SOURCE TEXT:

--------

The assessment of what motivates China's opaque top-level decision-makers was relayed to Washington in July 2009 in one of the 250,000 cables published by the WikiLeaks website.
"China's top leadership had carved up China's economic 'pie,'" the US embassy contact said, "creating an ossified system in which 'vested interests' drove decision-making and impeded reform as leaders maneuvered to ensure that those interests were not threatened." The US embassy contact also asserted there were no "reformers" within the top Communist Party leadership, only competing factions that sought to protect their business empires from attack by in-coming leaderships.
The source said that it was "well known" that former Chinese premier Li Peng and his family controlled China's "electric power interests" while the country's security tsar Zhou Yongkang controlled the state monopoly of the oil sector.
The wife of China's premier Wen Jiabao, a popular figure in China often affectionately referred to as "grandpa Wen" for his feelings for the common man, is said to control China's "precious gems" sector, while Jia Qinglin, ranked fourth in the Politburo, has "major Beijing real estate developments".

Further down the political food-chain, the desire of local officials to protect current business interests also explained China's reluctance to rein in rising inflation and take steps advocated by international economists to re-orientate its economy more towards domestic consumption.
"They [local officials] always supported fast-growth policies and opposed reform efforts that might harm their interests," the contact said, adding, "As a result, the proponents of "growth first" would always be in a stronger position than those who favored controlling inflation or taking care of the poor." The assessment also said that economic self-preservation was one of the key reasons why China's leaders were so resistant to increased media freedoms.
"Vested interests were especially inclined to oppose media openness, he [the contact] said, lest someone question the shady deals behind land transactions." China's reluctance to engage in political reform is to be highlighted this week when Liu Xiaobo, the dissident author of the Charter 08 petition for greater rights in China, is awarded the Nobel Peace Prize "in absentia" after being jailed in China for 11 years for challenging state power.
The perception inside China that the country is run in the interests of a Party elite is also growing, with an online poll last February by the state-run China Daily finding that more than 90 per cent of Chinese believed that the new rich had achieved their wealth through political connections.
The web of commercial interests also forces China's modern rulers to act by consensus, with the current President Hu Jintao likened to the "Chairman of the Board or CEO of a big corporation", juggling factional interests, unlike the autocratic figures of Mao Tse-tung or Deng Xiaoping who could rule by fiat.

--------

RECORDED INFORMATION:
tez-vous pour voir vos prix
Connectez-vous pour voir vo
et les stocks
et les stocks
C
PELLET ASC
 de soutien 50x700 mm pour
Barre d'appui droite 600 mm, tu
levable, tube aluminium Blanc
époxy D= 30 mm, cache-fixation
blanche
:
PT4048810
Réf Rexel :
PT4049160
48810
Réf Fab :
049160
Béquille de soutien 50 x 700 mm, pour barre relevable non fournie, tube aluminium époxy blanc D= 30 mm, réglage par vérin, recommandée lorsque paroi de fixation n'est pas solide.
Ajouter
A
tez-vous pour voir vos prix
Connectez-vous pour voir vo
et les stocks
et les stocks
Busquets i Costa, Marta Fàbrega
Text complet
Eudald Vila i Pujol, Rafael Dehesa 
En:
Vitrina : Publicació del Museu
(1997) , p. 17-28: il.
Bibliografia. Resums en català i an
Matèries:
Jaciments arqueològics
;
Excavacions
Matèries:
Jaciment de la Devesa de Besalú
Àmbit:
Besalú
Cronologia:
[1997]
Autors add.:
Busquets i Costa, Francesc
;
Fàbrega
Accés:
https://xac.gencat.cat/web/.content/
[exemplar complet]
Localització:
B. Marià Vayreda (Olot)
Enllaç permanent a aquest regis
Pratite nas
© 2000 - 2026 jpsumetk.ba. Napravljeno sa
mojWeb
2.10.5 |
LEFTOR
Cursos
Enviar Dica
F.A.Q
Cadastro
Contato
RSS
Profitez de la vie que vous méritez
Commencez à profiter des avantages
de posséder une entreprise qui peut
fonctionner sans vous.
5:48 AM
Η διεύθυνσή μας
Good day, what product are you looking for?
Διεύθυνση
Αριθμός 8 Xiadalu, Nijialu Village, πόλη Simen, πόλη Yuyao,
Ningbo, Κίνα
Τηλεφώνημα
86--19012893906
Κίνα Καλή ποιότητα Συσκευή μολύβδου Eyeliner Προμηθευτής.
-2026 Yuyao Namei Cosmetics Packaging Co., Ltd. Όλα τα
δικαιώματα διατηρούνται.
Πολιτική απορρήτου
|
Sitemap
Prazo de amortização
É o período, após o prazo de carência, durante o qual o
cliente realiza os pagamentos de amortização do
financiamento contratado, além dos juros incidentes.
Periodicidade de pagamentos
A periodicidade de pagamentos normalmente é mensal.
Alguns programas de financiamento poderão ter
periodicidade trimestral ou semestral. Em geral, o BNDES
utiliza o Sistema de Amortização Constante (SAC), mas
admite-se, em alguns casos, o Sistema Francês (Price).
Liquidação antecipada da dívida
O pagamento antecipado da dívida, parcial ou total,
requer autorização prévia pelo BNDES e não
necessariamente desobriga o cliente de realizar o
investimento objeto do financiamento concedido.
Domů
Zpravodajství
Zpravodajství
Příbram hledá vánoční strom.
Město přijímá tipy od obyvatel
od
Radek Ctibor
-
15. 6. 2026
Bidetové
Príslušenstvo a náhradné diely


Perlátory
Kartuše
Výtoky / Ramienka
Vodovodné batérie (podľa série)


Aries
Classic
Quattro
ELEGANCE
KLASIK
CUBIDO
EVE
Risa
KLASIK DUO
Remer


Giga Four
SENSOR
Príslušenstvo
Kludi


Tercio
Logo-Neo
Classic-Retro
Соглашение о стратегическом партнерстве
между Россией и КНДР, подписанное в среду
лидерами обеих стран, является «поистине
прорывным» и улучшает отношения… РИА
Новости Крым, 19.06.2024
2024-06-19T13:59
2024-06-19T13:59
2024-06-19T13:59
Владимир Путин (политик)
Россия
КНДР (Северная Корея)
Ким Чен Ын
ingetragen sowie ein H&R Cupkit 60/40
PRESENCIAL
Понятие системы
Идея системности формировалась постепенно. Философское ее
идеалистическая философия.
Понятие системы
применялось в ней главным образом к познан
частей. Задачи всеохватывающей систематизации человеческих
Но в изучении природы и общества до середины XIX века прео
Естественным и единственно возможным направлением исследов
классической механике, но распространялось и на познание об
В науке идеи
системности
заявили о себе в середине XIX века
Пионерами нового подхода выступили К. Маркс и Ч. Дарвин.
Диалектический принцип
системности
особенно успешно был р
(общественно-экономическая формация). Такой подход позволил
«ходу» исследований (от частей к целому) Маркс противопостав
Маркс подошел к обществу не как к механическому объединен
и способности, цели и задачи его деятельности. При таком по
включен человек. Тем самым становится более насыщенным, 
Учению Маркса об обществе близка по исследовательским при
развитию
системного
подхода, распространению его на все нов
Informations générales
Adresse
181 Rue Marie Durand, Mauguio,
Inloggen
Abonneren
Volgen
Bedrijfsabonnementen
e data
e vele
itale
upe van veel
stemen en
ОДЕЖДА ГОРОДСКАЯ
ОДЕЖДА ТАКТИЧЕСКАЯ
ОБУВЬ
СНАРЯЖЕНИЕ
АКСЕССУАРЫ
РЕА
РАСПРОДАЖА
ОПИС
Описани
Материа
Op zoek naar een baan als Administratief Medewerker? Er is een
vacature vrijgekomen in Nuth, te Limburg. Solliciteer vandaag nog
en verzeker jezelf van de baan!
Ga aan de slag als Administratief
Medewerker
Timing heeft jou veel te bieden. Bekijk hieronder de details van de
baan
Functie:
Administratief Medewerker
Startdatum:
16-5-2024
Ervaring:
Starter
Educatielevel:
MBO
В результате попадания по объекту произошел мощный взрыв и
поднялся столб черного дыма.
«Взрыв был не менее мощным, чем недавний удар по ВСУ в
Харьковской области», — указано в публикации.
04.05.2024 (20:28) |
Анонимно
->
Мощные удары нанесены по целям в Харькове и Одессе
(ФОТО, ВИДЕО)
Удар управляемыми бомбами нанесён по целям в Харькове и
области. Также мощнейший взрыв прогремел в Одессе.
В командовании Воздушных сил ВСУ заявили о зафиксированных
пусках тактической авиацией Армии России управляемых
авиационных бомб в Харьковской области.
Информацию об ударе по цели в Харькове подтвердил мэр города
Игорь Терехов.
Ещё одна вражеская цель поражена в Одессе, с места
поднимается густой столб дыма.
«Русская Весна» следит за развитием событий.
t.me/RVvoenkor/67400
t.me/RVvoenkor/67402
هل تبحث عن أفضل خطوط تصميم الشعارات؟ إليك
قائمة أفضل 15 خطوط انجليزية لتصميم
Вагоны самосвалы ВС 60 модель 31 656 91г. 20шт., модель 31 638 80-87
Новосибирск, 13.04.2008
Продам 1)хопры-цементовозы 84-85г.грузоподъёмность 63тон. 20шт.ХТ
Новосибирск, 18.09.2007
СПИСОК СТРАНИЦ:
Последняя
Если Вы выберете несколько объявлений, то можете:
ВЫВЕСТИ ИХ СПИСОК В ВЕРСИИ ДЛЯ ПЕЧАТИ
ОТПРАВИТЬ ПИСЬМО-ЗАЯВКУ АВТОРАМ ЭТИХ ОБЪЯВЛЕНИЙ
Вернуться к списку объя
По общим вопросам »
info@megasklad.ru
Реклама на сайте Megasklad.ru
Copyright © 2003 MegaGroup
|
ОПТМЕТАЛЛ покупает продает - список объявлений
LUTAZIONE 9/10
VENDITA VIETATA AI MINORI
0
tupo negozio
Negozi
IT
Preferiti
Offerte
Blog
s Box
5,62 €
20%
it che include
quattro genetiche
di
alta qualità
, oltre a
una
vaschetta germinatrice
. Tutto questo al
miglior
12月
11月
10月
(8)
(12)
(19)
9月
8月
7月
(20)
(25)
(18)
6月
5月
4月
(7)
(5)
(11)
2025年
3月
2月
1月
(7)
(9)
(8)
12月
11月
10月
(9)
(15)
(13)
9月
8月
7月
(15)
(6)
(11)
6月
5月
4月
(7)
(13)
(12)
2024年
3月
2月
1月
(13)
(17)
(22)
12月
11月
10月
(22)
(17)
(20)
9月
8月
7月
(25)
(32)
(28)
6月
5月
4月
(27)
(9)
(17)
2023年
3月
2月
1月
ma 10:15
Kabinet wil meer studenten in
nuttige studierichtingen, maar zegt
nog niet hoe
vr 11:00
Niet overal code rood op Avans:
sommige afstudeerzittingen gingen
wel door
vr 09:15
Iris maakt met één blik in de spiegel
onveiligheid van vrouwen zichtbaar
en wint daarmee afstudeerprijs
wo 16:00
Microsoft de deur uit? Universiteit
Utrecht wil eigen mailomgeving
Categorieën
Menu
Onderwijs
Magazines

--------

ACTIONS TO TAKE:
1: In the article on China's leaders, who was said to control the state monopoly of the oil sector?
2: For each statement, answer yes or no according to the article on China's leaders, and quote the words that decide it.
(a) The assessment reached Washington in July 2009.
(b) The China Daily poll found that fewer than half of Chinese thought the new rich got their wealth through political connections.
(c) Liu Xiaobo was jailed in China for 11 years.
3: Reproduce everything in the article on China's leaders from "The assessment of" down to "the oil sector.".

ANSWER LIST:
1: Zhou Yongkang, the country's security tsar.

2:
(a) Yes: "relayed to Washington in July 2009"
(b) No: "more than 90 per cent of Chinese believed that the new rich had achieved their wealth through political connections"
(c) Yes: "after being jailed in China for 11 years for challenging state power"

3:
The assessment of what motivates China's opaque top-level decision-makers was relayed to Washington in July 2009 in one of the 250,000 cables published by the WikiLeaks website.
"China's top leadership had carved up China's economic 'pie,'" the US embassy contact said, "creating an ossified system in which 'vested interests' drove decision-making and impeded reform as leaders maneuvered to ensure that those interests were not threatened." The US embassy contact also asserted there were no "reformers" within the top Communist Party leadership, only competing factions that sought to protect their business empires from attack by in-coming leaderships.
The source said that it was "well known" that former Chinese premier Li Peng and his family controlled China's "electric power interests" while the country's security tsar Zhou Yongkang controlled the state monopoly of the oil sector.